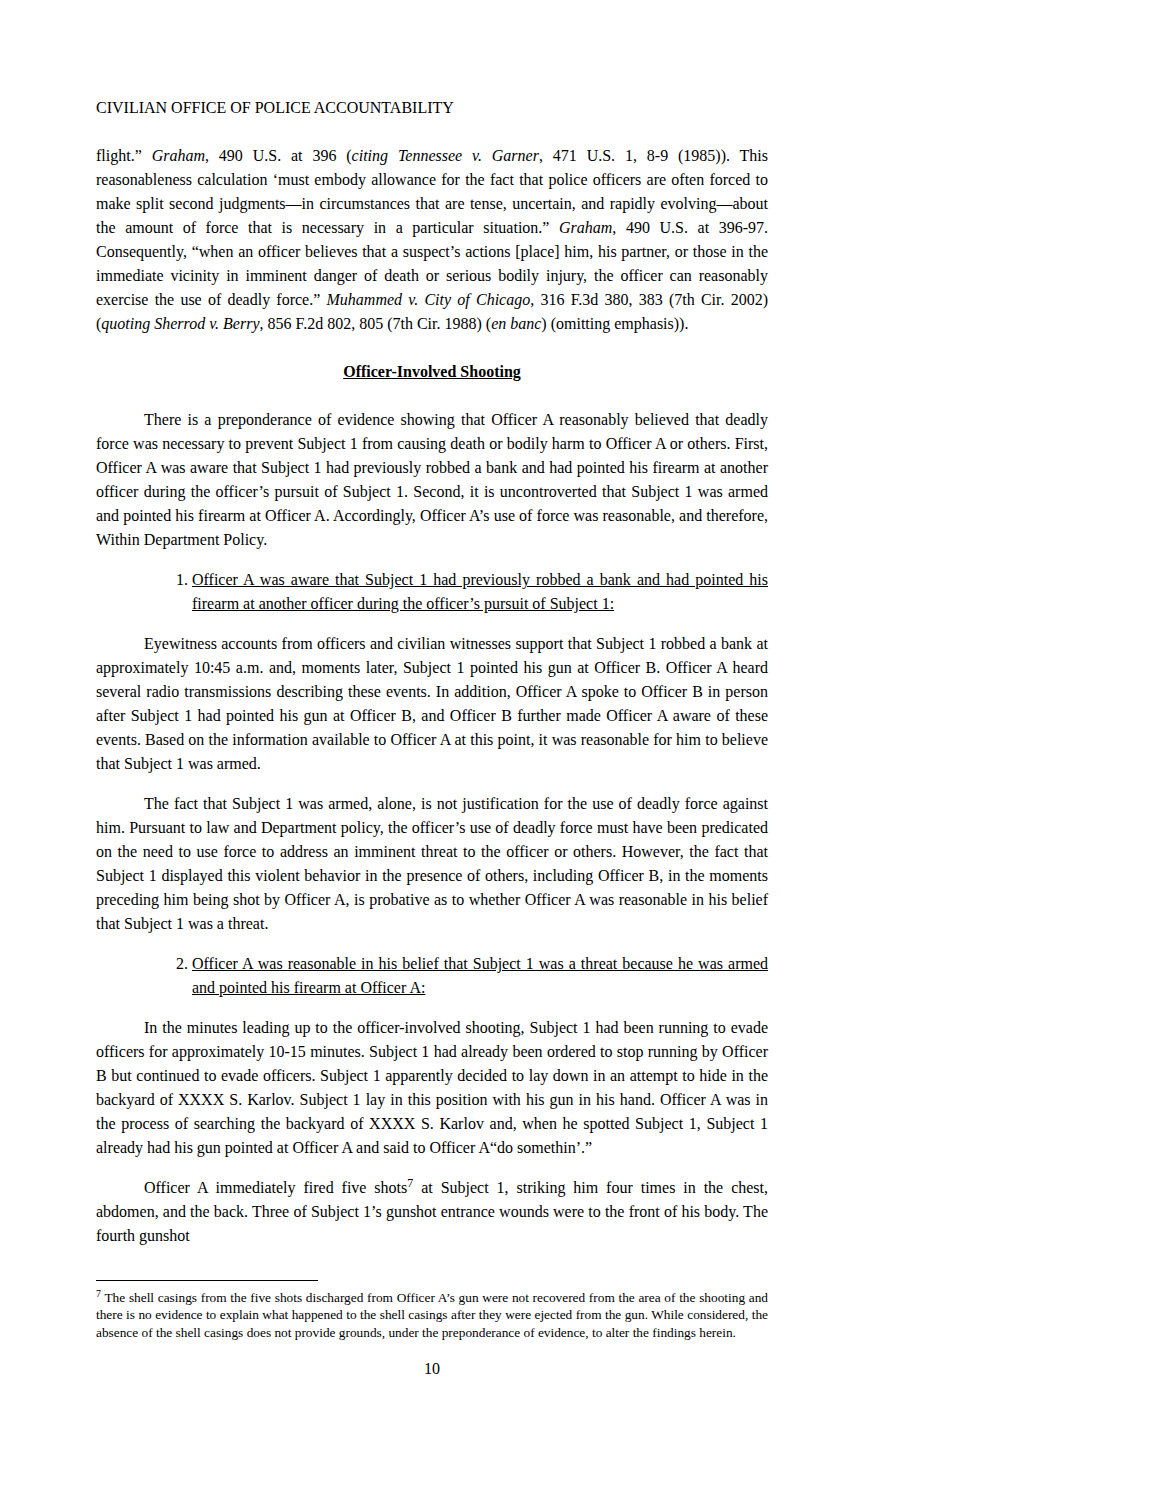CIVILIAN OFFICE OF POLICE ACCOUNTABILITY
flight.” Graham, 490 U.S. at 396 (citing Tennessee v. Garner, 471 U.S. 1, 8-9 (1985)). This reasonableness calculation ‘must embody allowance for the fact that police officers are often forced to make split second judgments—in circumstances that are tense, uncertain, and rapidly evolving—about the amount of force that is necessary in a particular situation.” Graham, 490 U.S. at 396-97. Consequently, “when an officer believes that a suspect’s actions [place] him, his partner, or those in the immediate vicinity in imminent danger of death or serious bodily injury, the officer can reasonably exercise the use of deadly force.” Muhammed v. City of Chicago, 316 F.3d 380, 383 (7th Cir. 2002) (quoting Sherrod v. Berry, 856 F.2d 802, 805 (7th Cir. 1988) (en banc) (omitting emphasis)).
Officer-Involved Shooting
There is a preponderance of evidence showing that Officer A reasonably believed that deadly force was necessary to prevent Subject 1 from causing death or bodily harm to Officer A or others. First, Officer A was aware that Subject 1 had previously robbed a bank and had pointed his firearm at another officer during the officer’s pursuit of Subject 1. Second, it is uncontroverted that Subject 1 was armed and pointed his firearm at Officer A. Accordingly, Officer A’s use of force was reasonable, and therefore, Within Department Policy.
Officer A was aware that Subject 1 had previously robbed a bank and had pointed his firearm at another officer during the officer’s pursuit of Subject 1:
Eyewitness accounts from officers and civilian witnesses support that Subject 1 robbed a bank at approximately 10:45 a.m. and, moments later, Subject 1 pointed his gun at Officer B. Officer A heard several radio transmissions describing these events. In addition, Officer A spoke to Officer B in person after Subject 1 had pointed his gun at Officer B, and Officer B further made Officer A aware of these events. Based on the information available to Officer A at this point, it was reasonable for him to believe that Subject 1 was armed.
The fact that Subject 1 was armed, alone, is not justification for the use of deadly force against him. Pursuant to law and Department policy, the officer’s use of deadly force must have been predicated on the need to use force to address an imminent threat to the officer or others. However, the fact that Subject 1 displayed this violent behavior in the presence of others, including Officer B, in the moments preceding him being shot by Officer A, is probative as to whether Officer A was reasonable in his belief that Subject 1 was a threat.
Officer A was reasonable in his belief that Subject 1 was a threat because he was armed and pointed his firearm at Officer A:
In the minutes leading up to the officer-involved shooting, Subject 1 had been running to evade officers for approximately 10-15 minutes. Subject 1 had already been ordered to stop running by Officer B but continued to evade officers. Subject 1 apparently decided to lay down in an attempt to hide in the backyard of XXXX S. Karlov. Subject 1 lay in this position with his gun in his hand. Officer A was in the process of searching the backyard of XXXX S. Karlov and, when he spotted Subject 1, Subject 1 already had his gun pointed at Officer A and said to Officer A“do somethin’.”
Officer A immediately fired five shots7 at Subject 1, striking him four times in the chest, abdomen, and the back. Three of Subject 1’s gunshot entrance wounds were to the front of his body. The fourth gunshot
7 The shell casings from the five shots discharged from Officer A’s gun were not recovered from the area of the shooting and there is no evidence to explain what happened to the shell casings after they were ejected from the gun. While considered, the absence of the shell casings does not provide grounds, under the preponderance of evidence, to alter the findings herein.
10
☆ ☆ ☆ ☆
• EXERCISE OBJECTIVE
A verbatim rendering of the listing above is required, without any of its pictures.

• WORKED SOLUTION
CIVILIAN OFFICE OF POLICE ACCOUNTABILITY
flight.” Graham, 490 U.S. at 396 (citing Tennessee v. Garner, 471 U.S. 1, 8-9 (1985)). This reasonableness calculation ‘must embody allowance for the fact that police officers are often forced to make split second judgments—in circumstances that are tense, uncertain, and rapidly evolving—about the amount of force that is necessary in a particular situation.” Graham, 490 U.S. at 396-97. Consequently, “when an officer believes that a suspect’s actions [place] him, his partner, or those in the immediate vicinity in imminent danger of death or serious bodily injury, the officer can reasonably exercise the use of deadly force.” Muhammed v. City of Chicago, 316 F.3d 380, 383 (7th Cir. 2002) (quoting Sherrod v. Berry, 856 F.2d 802, 805 (7th Cir. 1988) (en banc) (omitting emphasis)).
Officer-Involved Shooting
There is a preponderance of evidence showing that Officer A reasonably believed that deadly force was necessary to prevent Subject 1 from causing death or bodily harm to Officer A or others. First, Officer A was aware that Subject 1 had previously robbed a bank and had pointed his firearm at another officer during the officer’s pursuit of Subject 1. Second, it is uncontroverted that Subject 1 was armed and pointed his firearm at Officer A. Accordingly, Officer A’s use of force was reasonable, and therefore, Within Department Policy.
Officer A was aware that Subject 1 had previously robbed a bank and had pointed his firearm at another officer during the officer’s pursuit of Subject 1:
Eyewitness accounts from officers and civilian witnesses support that Subject 1 robbed a bank at approximately 10:45 a.m. and, moments later, Subject 1 pointed his gun at Officer B. Officer A heard several radio transmissions describing these events. In addition, Officer A spoke to Officer B in person after Subject 1 had pointed his gun at Officer B, and Officer B further made Officer A aware of these events. Based on the information available to Officer A at this point, it was reasonable for him to believe that Subject 1 was armed.
The fact that Subject 1 was armed, alone, is not justification for the use of deadly force against him. Pursuant to law and Department policy, the officer’s use of deadly force must have been predicated on the need to use force to address an imminent threat to the officer or others. However, the fact that Subject 1 displayed this violent behavior in the presence of others, including Officer B, in the moments preceding him being shot by Officer A, is probative as to whether Officer A was reasonable in his belief that Subject 1 was a threat.
Officer A was reasonable in his belief that Subject 1 was a threat because he was armed and pointed his firearm at Officer A:
In the minutes leading up to the officer-involved shooting, Subject 1 had been running to evade officers for approximately 10-15 minutes. Subject 1 had already been ordered to stop running by Officer B but continued to evade officers. Subject 1 apparently decided to lay down in an attempt to hide in the backyard of XXXX S. Karlov. Subject 1 lay in this position with his gun in his hand. Officer A was in the process of searching the backyard of XXXX S. Karlov and, when he spotted Subject 1, Subject 1 already had his gun pointed at Officer A and said to Officer A“do somethin’.”
Officer A immediately fired five shots7 at Subject 1, striking him four times in the chest, abdomen, and the back. Three of Subject 1’s gunshot entrance wounds were to the front of his body. The fourth gunshot
7 The shell casings from the five shots discharged from Officer A’s gun were not recovered from the area of the shooting and there is no evidence to explain what happened to the shell casings after they were ejected from the gun. While considered, the absence of the shell casings does not provide grounds, under the preponderance of evidence, to alter the findings herein.
10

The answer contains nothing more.